> **Data records**:
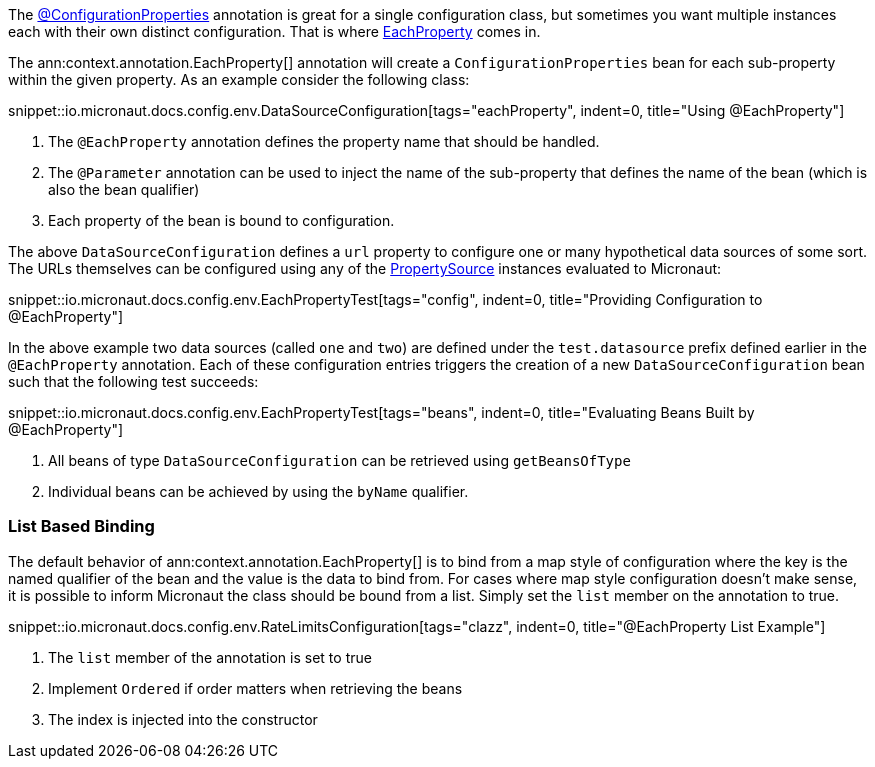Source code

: The link:{api}/io/micronaut/context/annotation/ConfigurationProperties.html[@ConfigurationProperties] annotation is great for a single configuration class, but sometimes you want multiple instances each with their own distinct configuration. That is where link:{api}/io/micronaut/context/annotation/EachProperty.html[EachProperty] comes in.


The ann:context.annotation.EachProperty[] annotation will create a `ConfigurationProperties` bean for each sub-property within the given property. As an example consider the following class:

snippet::io.micronaut.docs.config.env.DataSourceConfiguration[tags="eachProperty", indent=0, title="Using @EachProperty"]

<1> The `@EachProperty` annotation defines the property name that should be handled.
<2> The `@Parameter` annotation can be used to inject the name of the sub-property that defines the name of the bean (which is also the bean qualifier)
<3> Each property of the bean is bound to configuration.

The above `DataSourceConfiguration` defines a `url` property to configure one or many hypothetical data sources of some sort. The URLs themselves can be configured using any of the link:{api}/io/micronaut/context/env/PropertySource.html[PropertySource] instances evaluated to Micronaut:

snippet::io.micronaut.docs.config.env.EachPropertyTest[tags="config", indent=0, title="Providing Configuration to @EachProperty"]

In the above example two data sources (called `one` and `two`) are defined under the `test.datasource` prefix defined earlier in the `@EachProperty` annotation. Each of these configuration entries triggers the creation of a new `DataSourceConfiguration` bean such that the following test succeeds:

snippet::io.micronaut.docs.config.env.EachPropertyTest[tags="beans", indent=0, title="Evaluating Beans Built by @EachProperty"]

<1> All beans of type `DataSourceConfiguration` can be retrieved using `getBeansOfType`
<2> Individual beans can be achieved by using the `byName` qualifier.

=== List Based Binding

The default behavior of ann:context.annotation.EachProperty[] is to bind from a map style of configuration where the key is the named qualifier of the bean and the value is the data to bind from. For cases where map style configuration doesn't make sense, it is possible to inform Micronaut the class should be bound from a list. Simply set the `list` member on the annotation to true.

snippet::io.micronaut.docs.config.env.RateLimitsConfiguration[tags="clazz", indent=0, title="@EachProperty List Example"]

<1> The `list` member of the annotation is set to true
<2> Implement `Ordered` if order matters when retrieving the beans
<3> The index is injected into the constructor

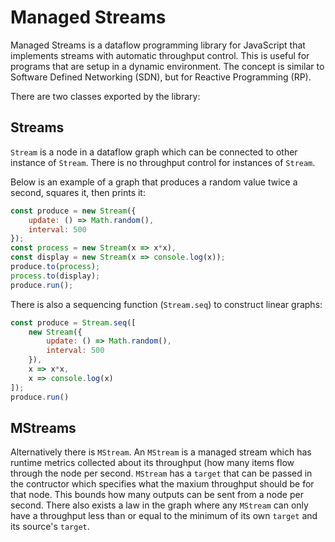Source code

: * Managed Streams
  Managed Streams is a dataflow programming library for JavaScript that
  implements streams with automatic throughput control. This is useful
  for programs that are setup in a dynamic environment. The concept is
  similar to Software Defined Networking (SDN), but for Reactive
  Programming (RP).

  There are two classes exported by the library:

** Streams
   ~Stream~ is a node in a dataflow graph which can be connected to other
   instance of ~Stream~. There is no throughput control for instances of
   ~Stream~.

   Below is an example of a graph that produces a random value twice a
   second, squares it, then prints it:

   #+BEGIN_SRC javascript
     const produce = new Stream({
         update: () => Math.random(),
         interval: 500
     });
     const process = new Stream(x => x*x),
     const display = new Stream(x => console.log(x));
     produce.to(process);
     process.to(display);
     produce.run();
   #+END_SRC

   There is also a sequencing function (~Stream.seq~) to construct
   linear graphs:

   #+BEGIN_SRC javascript
     const produce = Stream.seq([
         new Stream({
             update: () => Math.random(),
             interval: 500
         }),
         x => x*x,
         x => console.log(x)
     ]);
     produce.run()
   #+END_SRC

** MStreams
   Alternatively there is ~MStream~. An ~MStream~ is a managed stream
   which has runtime metrics collected about its throughput (how many
   items flow through the node per second. ~MStream~ has a ~target~ that
   can be passed in the contructor which specifies what the maxium
   throughput should be for that node. This bounds how many outputs can
   be sent from a node per second. There also exists a law in the graph
   where any ~MStream~ can only have a throughput less than or equal to
   the minimum of its own ~target~ and its source's ~target~.

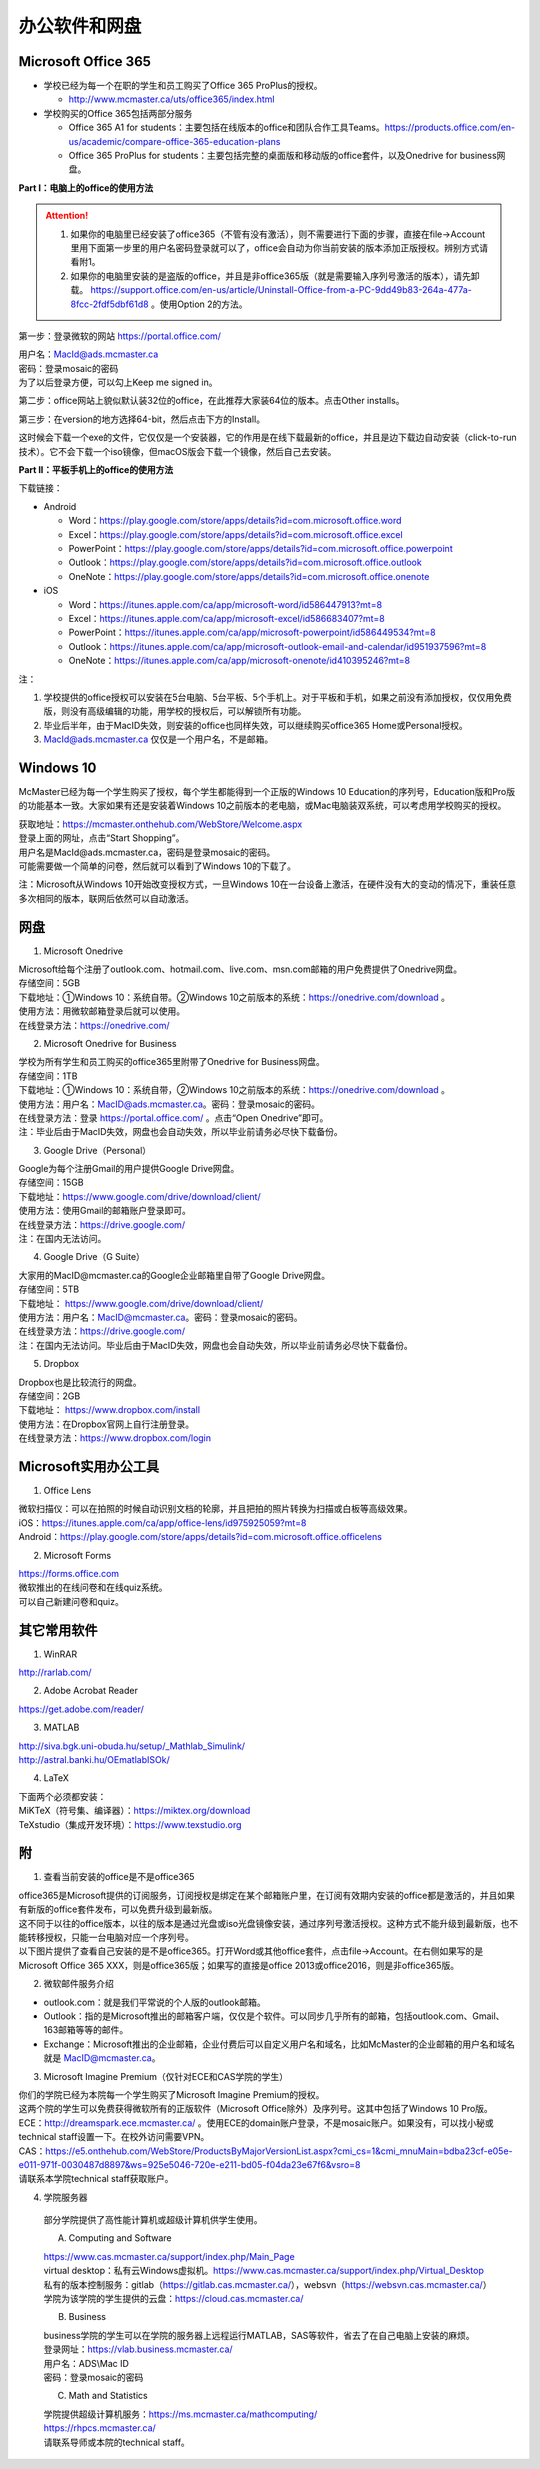 ﻿办公软件和网盘
==============================
Microsoft Office 365
-----------------------------
- 学校已经为每一个在职的学生和员工购买了Office 365 ProPlus的授权。

  - http://www.mcmaster.ca/uts/office365/index.html
- 学校购买的Office 365包括两部分服务

  - Office 365 A1 for students：主要包括在线版本的office和团队合作工具Teams。https://products.office.com/en-us/academic/compare-office-365-education-plans
  - Office 365 ProPlus for students：主要包括完整的桌面版和移动版的office套件，以及Onedrive for business网盘。

.. image:: /resource/office365/Software_List.png
   :align: center
   :scale: 50%

**Part I：电脑上的office的使用方法**

.. attention::
  1. 如果你的电脑里已经安装了office365（不管有没有激活），则不需要进行下面的步骤，直接在file->Account里用下面第一步里的用户名密码登录就可以了，office会自动为你当前安装的版本添加正版授权。辨别方式请看附1。
  2. 如果你的电脑里安装的是盗版的office，并且是非office365版（就是需要输入序列号激活的版本），请先卸载。 https://support.office.com/en-us/article/Uninstall-Office-from-a-PC-9dd49b83-264a-477a-8fcc-2fdf5dbf61d8 。使用Option 2的方法。

第一步：登录微软的网站 https://portal.office.com/ 

| 用户名：MacId@ads.mcmaster.ca
| 密码：登录mosaic的密码
| 为了以后登录方便，可以勾上Keep me signed in。

.. image:: /resource/office365/office365_1.png
   :align: center

第二步：office网站上貌似默认装32位的office，在此推荐大家装64位的版本。点击Other installs。

.. image:: /resource/office365/office365_2.png
   :align: center

第三步：在version的地方选择64-bit，然后点击下方的Install。

| 这时候会下载一个exe的文件，它仅仅是一个安装器，它的作用是在线下载最新的office，并且是边下载边自动安装（click-to-run技术）。它不会下载一个iso镜像，但macOS版会下载一个镜像，然后自己去安装。

.. image:: /resource/office365/office365_3.png
   :align: center

**Part II：平板手机上的office的使用方法**

下载链接：

- Android

  - Word：https://play.google.com/store/apps/details?id=com.microsoft.office.word
  - Excel：https://play.google.com/store/apps/details?id=com.microsoft.office.excel
  - PowerPoint：https://play.google.com/store/apps/details?id=com.microsoft.office.powerpoint
  - Outlook：https://play.google.com/store/apps/details?id=com.microsoft.office.outlook
  - OneNote：https://play.google.com/store/apps/details?id=com.microsoft.office.onenote
- iOS

  - Word：https://itunes.apple.com/ca/app/microsoft-word/id586447913?mt=8
  - Excel：https://itunes.apple.com/ca/app/microsoft-excel/id586683407?mt=8
  - PowerPoint：https://itunes.apple.com/ca/app/microsoft-powerpoint/id586449534?mt=8
  - Outlook：https://itunes.apple.com/ca/app/microsoft-outlook-email-and-calendar/id951937596?mt=8
  - OneNote：https://itunes.apple.com/ca/app/microsoft-onenote/id410395246?mt=8

注：

1. 学校提供的office授权可以安装在5台电脑、5台平板、5个手机上。对于平板和手机，如果之前没有添加授权，仅仅用免费版，则没有高级编辑的功能，用学校的授权后，可以解锁所有功能。
2. 毕业后半年，由于MacID失效，则安装的office也同样失效，可以继续购买office365 Home或Personal授权。
3. MacId@ads.mcmaster.ca 仅仅是一个用户名，不是邮箱。

Windows 10
----------------------------------------------
McMaster已经为每一个学生购买了授权，每个学生都能得到一个正版的Windows 10 Education的序列号，Education版和Pro版的功能基本一致。大家如果有还是安装着Windows 10之前版本的老电脑，或Mac电脑装双系统，可以考虑用学校购买的授权。

| 获取地址：https://mcmaster.onthehub.com/WebStore/Welcome.aspx
| 登录上面的网址，点击“Start Shopping”。
| 用户名是MacId@ads.mcmaster.ca，密码是登录mosaic的密码。
| 可能需要做一个简单的问卷，然后就可以看到了Windows 10的下载了。

.. image:: /resource/office365/windows10education.png
   :align: center

注：Microsoft从Windows 10开始改变授权方式，一旦Windows 10在一台设备上激活，在硬件没有大的变动的情况下，重装任意多次相同的版本，联网后依然可以自动激活。

网盘
-----------------------------
1. Microsoft Onedrive

| Microsoft给每个注册了outlook.com、hotmail.com、live.com、msn.com邮箱的用户免费提供了Onedrive网盘。
| 存储空间：5GB
| 下载地址：①Windows 10：系统自带。②Windows 10之前版本的系统：https://onedrive.com/download 。
| 使用方法：用微软邮箱登录后就可以使用。
| 在线登录方法：https://onedrive.com/

2. Microsoft Onedrive for Business

| 学校为所有学生和员工购买的office365里附带了Onedrive for Business网盘。
| 存储空间：1TB
| 下载地址：①Windows 10：系统自带，②Windows 10之前版本的系统：https://onedrive.com/download 。
| 使用方法：用户名：MacID@ads.mcmaster.ca。密码：登录mosaic的密码。
| 在线登录方法：登录 https://portal.office.com/ 。点击“Open Onedrive”即可。
| 注：毕业后由于MacID失效，网盘也会自动失效，所以毕业前请务必尽快下载备份。

.. image:: /resource/office365/onedrive_1.png
   :align: center

.. image:: /resource/office365/onedrive_2.png
   :align: center

3. Google Drive（Personal）

| Google为每个注册Gmail的用户提供Google Drive网盘。
| 存储空间：15GB
| 下载地址：https://www.google.com/drive/download/client/
| 使用方法：使用Gmail的邮箱账户登录即可。
| 在线登录方法：https://drive.google.com/
| 注：在国内无法访问。

4. Google Drive（G Suite）

| 大家用的MacID@mcmaster.ca的Google企业邮箱里自带了Google Drive网盘。
| 存储空间：5TB
| 下载地址： https://www.google.com/drive/download/client/
| 使用方法：用户名：MacID@mcmaster.ca。密码：登录mosaic的密码。
| 在线登录方法：https://drive.google.com/
| 注：在国内无法访问。毕业后由于MacID失效，网盘也会自动失效，所以毕业前请务必尽快下载备份。

5. Dropbox

| Dropbox也是比较流行的网盘。
| 存储空间：2GB
| 下载地址： https://www.dropbox.com/install
| 使用方法：在Dropbox官网上自行注册登录。
| 在线登录方法：https://www.dropbox.com/login

Microsoft实用办公工具
--------------------------------------------------
1. Office Lens

| 微软扫描仪：可以在拍照的时候自动识别文档的轮廓，并且把拍的照片转换为扫描或白板等高级效果。
| iOS：https://itunes.apple.com/ca/app/office-lens/id975925059?mt=8
| Android：https://play.google.com/store/apps/details?id=com.microsoft.office.officelens

2. Microsoft Forms

| https://forms.office.com
| 微软推出的在线问卷和在线quiz系统。
| 可以自己新建问卷和quiz。

其它常用软件
----------------------------------
1. WinRAR

| http://rarlab.com/

2. Adobe Acrobat Reader

| https://get.adobe.com/reader/

3. MATLAB

| http://siva.bgk.uni-obuda.hu/setup/_Mathlab_Simulink/
| http://astral.banki.hu/OEmatlabISOk/

4. LaTeX

| 下面两个必须都安装：
| MiKTeX（符号集、编译器）：https://miktex.org/download
| TeXstudio（集成开发环境）：https://www.texstudio.org

附
-------------------------
1. 查看当前安装的office是不是office365

| office365是Microsoft提供的订阅服务，订阅授权是绑定在某个邮箱账户里，在订阅有效期内安装的office都是激活的，并且如果有新版的office套件发布，可以免费升级到最新版。
| 这不同于以往的office版本，以往的版本是通过光盘或iso光盘镜像安装，通过序列号激活授权。这种方式不能升级到最新版，也不能转移授权，只能一台电脑对应一个序列号。
| 以下图片提供了查看自己安装的是不是office365。打开Word或其他office套件，点击file->Account。在右侧如果写的是Microsoft Office 365 XXX，则是office365版；如果写的直接是office 2013或office2016，则是非office365版。

.. image:: /resource/office365/check_if_office365.png
   :align: center

2. 微软邮件服务介绍

- outlook.com：就是我们平常说的个人版的outlook邮箱。
- Outlook：指的是Microsoft推出的邮箱客户端，仅仅是个软件。可以同步几乎所有的邮箱，包括outlook.com、Gmail、163邮箱等等的邮件。
- Exchange：Microsoft推出的企业邮箱，企业付费后可以自定义用户名和域名，比如McMaster的企业邮箱的用户名和域名就是 MacID@mcmaster.ca。

3. Microsoft Imagine Premium（仅针对ECE和CAS学院的学生）

| 你们的学院已经为本院每一个学生购买了Microsoft Imagine Premium的授权。
| 这两个院的学生可以免费获得微软所有的正版软件（Microsoft Office除外）及序列号。这其中包括了Windows 10 Pro版。
| ECE：http://dreamspark.ece.mcmaster.ca/ 。使用ECE的domain账户登录，不是mosaic账户。如果没有，可以找小秘或technical staff设置一下。在校外访问需要VPN。
| CAS：https://e5.onthehub.com/WebStore/ProductsByMajorVersionList.aspx?cmi_cs=1&cmi_mnuMain=bdba23cf-e05e-e011-971f-0030487d8897&ws=925e5046-720e-e211-bd05-f04da23e67f6&vsro=8 
| 请联系本学院technical staff获取账户。

.. image:: /resource/office365/Imagine_Premium.png
   :align: center

4. 学院服务器

  部分学院提供了高性能计算机或超级计算机供学生使用。

  A. Computing and Software

  | https://www.cas.mcmaster.ca/support/index.php/Main_Page
  | virtual desktop：私有云Windows虚拟机。https://www.cas.mcmaster.ca/support/index.php/Virtual_Desktop
  | 私有的版本控制服务：gitlab（https://gitlab.cas.mcmaster.ca/），websvn（https://websvn.cas.mcmaster.ca/）
  | 学院为该学院的学生提供的云盘：https://cloud.cas.mcmaster.ca/

  B. Business

  | business学院的学生可以在学院的服务器上远程运行MATLAB，SAS等软件，省去了在自己电脑上安装的麻烦。
  | 登录网址：https://vlab.business.mcmaster.ca/
  | 用户名：ADS\\Mac ID
  | 密码：登录mosaic的密码

  C. Math and Statistics

  | 学院提供超级计算机服务：https://ms.mcmaster.ca/mathcomputing/
  | https://rhpcs.mcmaster.ca/
  | 请联系导师或本院的technical staff。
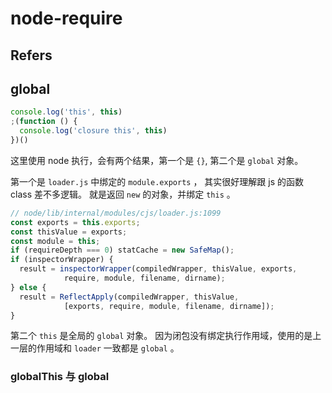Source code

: #+STARTUP: content
* node-require
** Refers
** global
   
   #+begin_src js
     console.log('this', this)
     ;(function () {
       console.log('closure this', this)
     })()
   #+end_src

   这里使用 node 执行，会有两个结果，第一个是 ~{}~, 第二个是 ~global~ 对象。

   第一个是 ~loader.js~ 中绑定的 ~module.exports~ ， 其实很好理解跟 js 的函数 class 差不多逻辑。
   就是返回 ~new~ 的对象，并绑定 ~this~ 。

   #+begin_src js
     // node/lib/internal/modules/cjs/loader.js:1099
     const exports = this.exports;
     const thisValue = exports;
     const module = this;
     if (requireDepth === 0) statCache = new SafeMap();
     if (inspectorWrapper) {
       result = inspectorWrapper(compiledWrapper, thisValue, exports,
				 require, module, filename, dirname);
     } else {
       result = ReflectApply(compiledWrapper, thisValue,
			     [exports, require, module, filename, dirname]);
     }
   #+end_src

   第二个 ~this~ 是全局的 ~global~ 对象。
   因为闭包没有绑定执行作用域，使用的是上一层的作用域和 ~loader~ 一致都是 ~global~ 。
   
*** globalThis 与 global
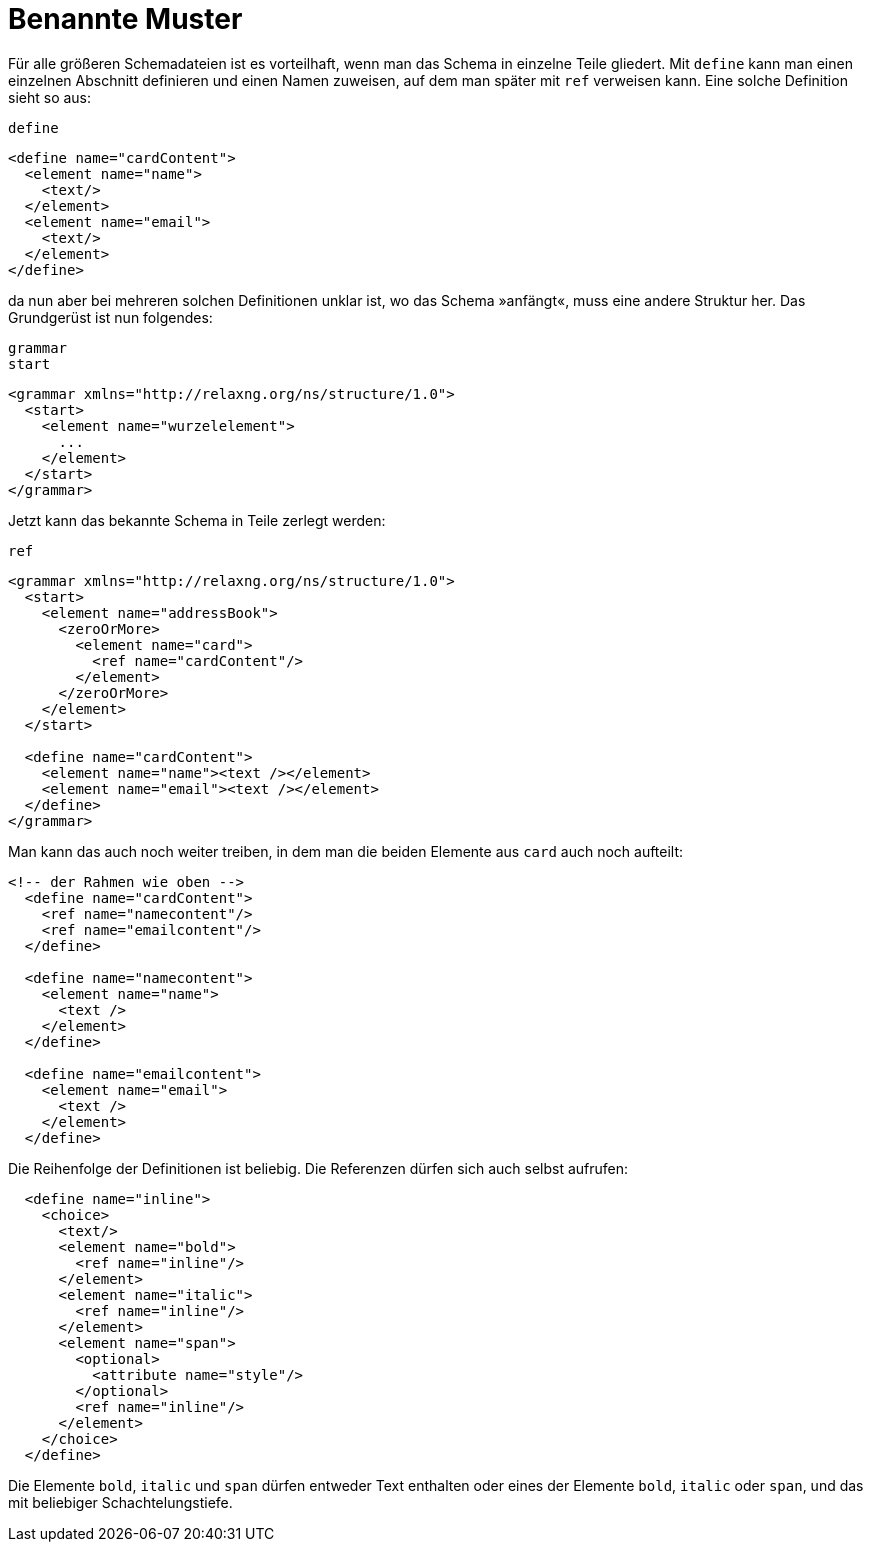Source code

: // https://creativecommons.org/licenses/by-sa/3.0/deed.de

[#benanntemuster]
= Benannte Muster =

Für alle größeren Schemadateien ist es vorteilhaft, wenn man das Schema in einzelne Teile gliedert. Mit `define` kann man einen einzelnen Abschnitt definieren und einen Namen zuweisen, auf dem man später mit `ref` verweisen kann.
Eine solche Definition sieht so aus:

++++
<code class="sidebar">
define
</code>
++++
[source, xml]
-------------------------------------------------------------------------------
<define name="cardContent">
  <element name="name">
    <text/>
  </element>
  <element name="email">
    <text/>
  </element>
</define>
-------------------------------------------------------------------------------

da nun aber bei mehreren solchen Definitionen unklar ist, wo das Schema »anfängt«, muss eine andere Struktur her.
Das Grundgerüst ist nun folgendes:

++++
<code class="sidebar">
grammar<br />
start
</code>
++++
[source, xml]
-------------------------------------------------------------------------------
<grammar xmlns="http://relaxng.org/ns/structure/1.0">
  <start>
    <element name="wurzelelement">
      ...
    </element>
  </start>
</grammar>
-------------------------------------------------------------------------------


Jetzt kann das bekannte Schema in Teile zerlegt werden:

++++
<code class="sidebar">
ref
</code>
++++
[source, xml]
-------------------------------------------------------------------------------
<grammar xmlns="http://relaxng.org/ns/structure/1.0">
  <start>
    <element name="addressBook">
      <zeroOrMore>
        <element name="card">
          <ref name="cardContent"/>
        </element>
      </zeroOrMore>
    </element>
  </start>

  <define name="cardContent">
    <element name="name"><text /></element>
    <element name="email"><text /></element>
  </define>
</grammar>
-------------------------------------------------------------------------------

Man kann das auch noch weiter treiben, in dem man die beiden Elemente aus `card` auch noch aufteilt:


[source, xml]
-------------------------------------------------------------------------------
<!-- der Rahmen wie oben -->
  <define name="cardContent">
    <ref name="namecontent"/>
    <ref name="emailcontent"/>
  </define>

  <define name="namecontent">
    <element name="name">
      <text />
    </element>
  </define>

  <define name="emailcontent">
    <element name="email">
      <text />
    </element>
  </define>
-------------------------------------------------------------------------------

Die Reihenfolge der Definitionen ist beliebig. Die Referenzen dürfen sich auch selbst aufrufen:

[source, xml]
-------------------------------------------------------------------------------
  <define name="inline">
    <choice>
      <text/>
      <element name="bold">
        <ref name="inline"/>
      </element>
      <element name="italic">
        <ref name="inline"/>
      </element>
      <element name="span">
        <optional>
          <attribute name="style"/>
        </optional>
        <ref name="inline"/>
      </element>
    </choice>
  </define>
-------------------------------------------------------------------------------

Die Elemente `bold`, `italic` und `span` dürfen entweder Text enthalten oder eines der Elemente `bold`, `italic` oder `span`, und das mit beliebiger Schachtelungstiefe.

// Ende der Datei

> **About this task**: Every line above with the word "毕业后由于MacID失效" is to be copied out.

> **Solution to this exercise**:
| 注：毕业后由于MacID失效，网盘也会自动失效，所以毕业前请务必尽快下载备份。
| 注：在国内无法访问。毕业后由于MacID失效，网盘也会自动失效，所以毕业前请务必尽快下载备份。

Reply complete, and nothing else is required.